_TASK BRIEF_
Could you quote the lines below word for word, leaving the pictures out of your answer?

=== Section Start ===

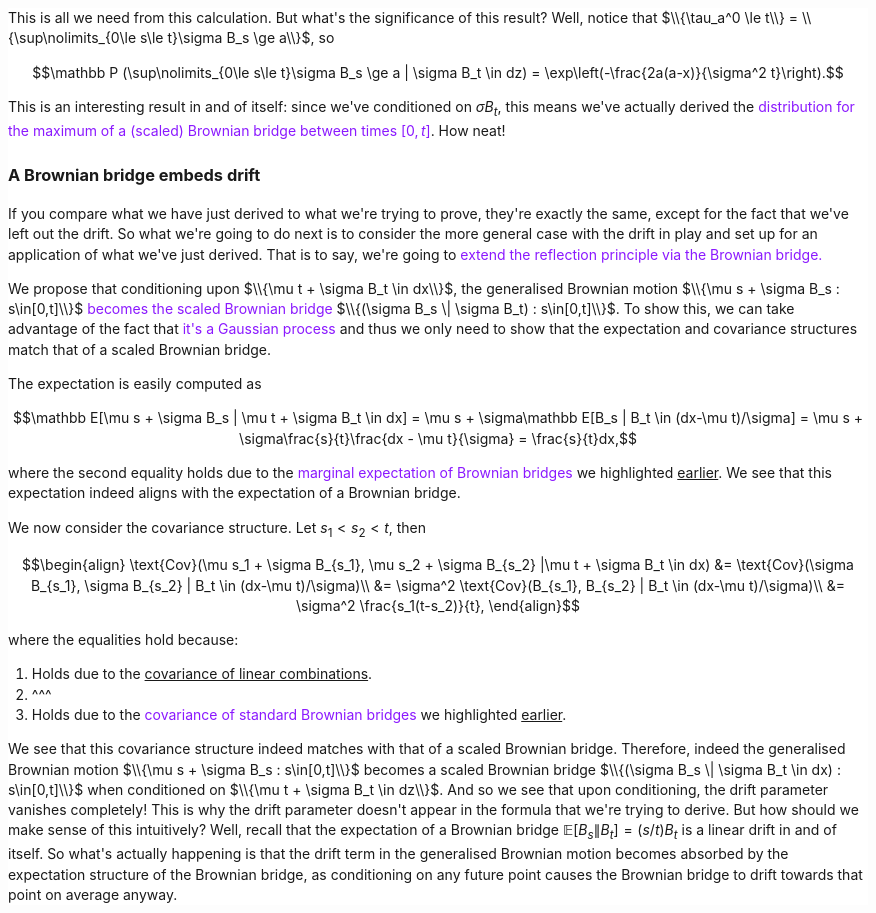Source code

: This is all we need from this calculation. But what's the significance of this result? Well, notice that $\\{\tau_a^0 \le t\\} = \\{\sup\nolimits_{0\le s\le t}\sigma B_s \ge a\\}$, so

$$\mathbb P (\sup\nolimits_{0\le s\le t}\sigma B_s \ge a | \sigma B_t \in dz) = \exp\left(-\frac{2a(a-x)}{\sigma^2 t}\right).$$

This is an interesting result in and of itself: since we've conditioned on $\sigma B_t$, this means we've actually derived the <span style="color:#8B19FF">distribution for the maximum of a (scaled) Brownian bridge between times $[0,t]$</span>. How neat!


### A Brownian bridge embeds drift

If you compare what we have just derived to what we're trying to prove, they're exactly the same, except for the fact that we've left out the drift. So what we're going to do next is to consider the more general case with the drift in play and set up for an application of what we've just derived. That is to say, we're going to <span style="color:#8B19FF">extend the reflection principle via the Brownian bridge.</span>

We propose that conditioning upon $\\{\mu t + \sigma B_t \in dx\\}$, the generalised Brownian motion $\\{\mu s + \sigma B_s : s\in[0,t]\\}$ <span style="color:#8B19FF">becomes the scaled Brownian bridge</span> $\\{(\sigma B_s \| \sigma B_t) : s\in[0,t]\\}$. To show this, we can take advantage of the fact that <span style="color:#8B19FF">it's a Gaussian process</span> and thus we only need to show that the expectation and covariance structures match that of a scaled Brownian bridge.

The expectation is easily computed as

$$\mathbb E[\mu s + \sigma B_s | \mu t + \sigma B_t \in dx] = \mu s + \sigma\mathbb E[B_s | B_t \in (dx-\mu t)/\sigma] = \mu s + \sigma\frac{s}{t}\frac{dx - \mu t}{\sigma} = \frac{s}{t}dx,$$

where the second equality holds due to the <span style="color:#8B19FF">marginal expectation of Brownian bridges</span> we highlighted [earlier](#brownian-bridge). We see that this expectation indeed aligns with the expectation of a Brownian bridge.

We now consider the covariance structure. Let $s_1 < s_2 < t$, then

$$\begin{align}
\text{Cov}(\mu s_1 + \sigma B_{s_1}, \mu s_2 + \sigma B_{s_2} |\mu t + \sigma B_t \in dx) &= \text{Cov}(\sigma B_{s_1}, \sigma B_{s_2} |  B_t \in (dx-\mu t)/\sigma)\\
&= \sigma^2 \text{Cov}(B_{s_1}, B_{s_2} |  B_t \in (dx-\mu t)/\sigma)\\
&= \sigma^2 \frac{s_1(t-s_2)}{t},
\end{align}$$

where the equalities hold because:
1. Holds due to the [covariance of linear combinations](https://en.wikipedia.org/wiki/Covariance#Covariance_of_linear_combinations).
1. ^^^
1. Holds due to the <span style="color:#8B19FF">covariance of standard Brownian bridges</span> we highlighted [earlier](#brownian-bridge).

We see that this covariance structure indeed matches with that of a scaled Brownian bridge. Therefore, indeed the generalised Brownian motion $\\{\mu s + \sigma B_s : s\in[0,t]\\}$ becomes a scaled Brownian bridge $\\{(\sigma B_s \| \sigma B_t \in dx) : s\in[0,t]\\}$ when conditioned on $\\{\mu t + \sigma B_t \in dz\\}$. And so we see that upon conditioning, the drift parameter vanishes completely! This is why the drift parameter doesn't appear in the formula that we're trying to derive. But how should we make sense of this intuitively? Well, recall that the expectation of a Brownian bridge $\mathbb E[B_s \| B_t] = (s/t) B_t$ is a linear drift in and of itself. So what's actually happening is that the drift term in the generalised Brownian motion becomes absorbed by the expectation structure of the Brownian bridge, as conditioning on any future point causes the Brownian bridge to drift towards that point on average anyway.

=== Section End ===

_ANSWER FOR THIS EXERCISE_
Source code

: This is all we need from this calculation. But what's the significance of this result? Well, notice that $\\{\tau_a^0 \le t\\} = \\{\sup\nolimits_{0\le s\le t}\sigma B_s \ge a\\}$, so

$$\mathbb P (\sup\nolimits_{0\le s\le t}\sigma B_s \ge a | \sigma B_t \in dz) = \exp\left(-\frac{2a(a-x)}{\sigma^2 t}\right).$$

This is an interesting result in and of itself: since we've conditioned on $\sigma B_t$, this means we've actually derived the <span style="color:#8B19FF">distribution for the maximum of a (scaled) Brownian bridge between times $[0,t]$</span>. How neat!


### A Brownian bridge embeds drift

If you compare what we have just derived to what we're trying to prove, they're exactly the same, except for the fact that we've left out the drift. So what we're going to do next is to consider the more general case with the drift in play and set up for an application of what we've just derived. That is to say, we're going to <span style="color:#8B19FF">extend the reflection principle via the Brownian bridge.</span>

We propose that conditioning upon $\\{\mu t + \sigma B_t \in dx\\}$, the generalised Brownian motion $\\{\mu s + \sigma B_s : s\in[0,t]\\}$ <span style="color:#8B19FF">becomes the scaled Brownian bridge</span> $\\{(\sigma B_s \| \sigma B_t) : s\in[0,t]\\}$. To show this, we can take advantage of the fact that <span style="color:#8B19FF">it's a Gaussian process</span> and thus we only need to show that the expectation and covariance structures match that of a scaled Brownian bridge.

The expectation is easily computed as

$$\mathbb E[\mu s + \sigma B_s | \mu t + \sigma B_t \in dx] = \mu s + \sigma\mathbb E[B_s | B_t \in (dx-\mu t)/\sigma] = \mu s + \sigma\frac{s}{t}\frac{dx - \mu t}{\sigma} = \frac{s}{t}dx,$$

where the second equality holds due to the <span style="color:#8B19FF">marginal expectation of Brownian bridges</span> we highlighted [earlier](#brownian-bridge). We see that this expectation indeed aligns with the expectation of a Brownian bridge.

We now consider the covariance structure. Let $s_1 < s_2 < t$, then

$$\begin{align}
\text{Cov}(\mu s_1 + \sigma B_{s_1}, \mu s_2 + \sigma B_{s_2} |\mu t + \sigma B_t \in dx) &= \text{Cov}(\sigma B_{s_1}, \sigma B_{s_2} |  B_t \in (dx-\mu t)/\sigma)\\
&= \sigma^2 \text{Cov}(B_{s_1}, B_{s_2} |  B_t \in (dx-\mu t)/\sigma)\\
&= \sigma^2 \frac{s_1(t-s_2)}{t},
\end{align}$$

where the equalities hold because:
1. Holds due to the [covariance of linear combinations](https://en.wikipedia.org/wiki/Covariance#Covariance_of_linear_combinations).
1. ^^^
1. Holds due to the <span style="color:#8B19FF">covariance of standard Brownian bridges</span> we highlighted [earlier](#brownian-bridge).

We see that this covariance structure indeed matches with that of a scaled Brownian bridge. Therefore, indeed the generalised Brownian motion $\\{\mu s + \sigma B_s : s\in[0,t]\\}$ becomes a scaled Brownian bridge $\\{(\sigma B_s \| \sigma B_t \in dx) : s\in[0,t]\\}$ when conditioned on $\\{\mu t + \sigma B_t \in dz\\}$. And so we see that upon conditioning, the drift parameter vanishes completely! This is why the drift parameter doesn't appear in the formula that we're trying to derive. But how should we make sense of this intuitively? Well, recall that the expectation of a Brownian bridge $\mathbb E[B_s \| B_t] = (s/t) B_t$ is a linear drift in and of itself. So what's actually happening is that the drift term in the generalised Brownian motion becomes absorbed by the expectation structure of the Brownian bridge, as conditioning on any future point causes the Brownian bridge to drift towards that point on average anyway.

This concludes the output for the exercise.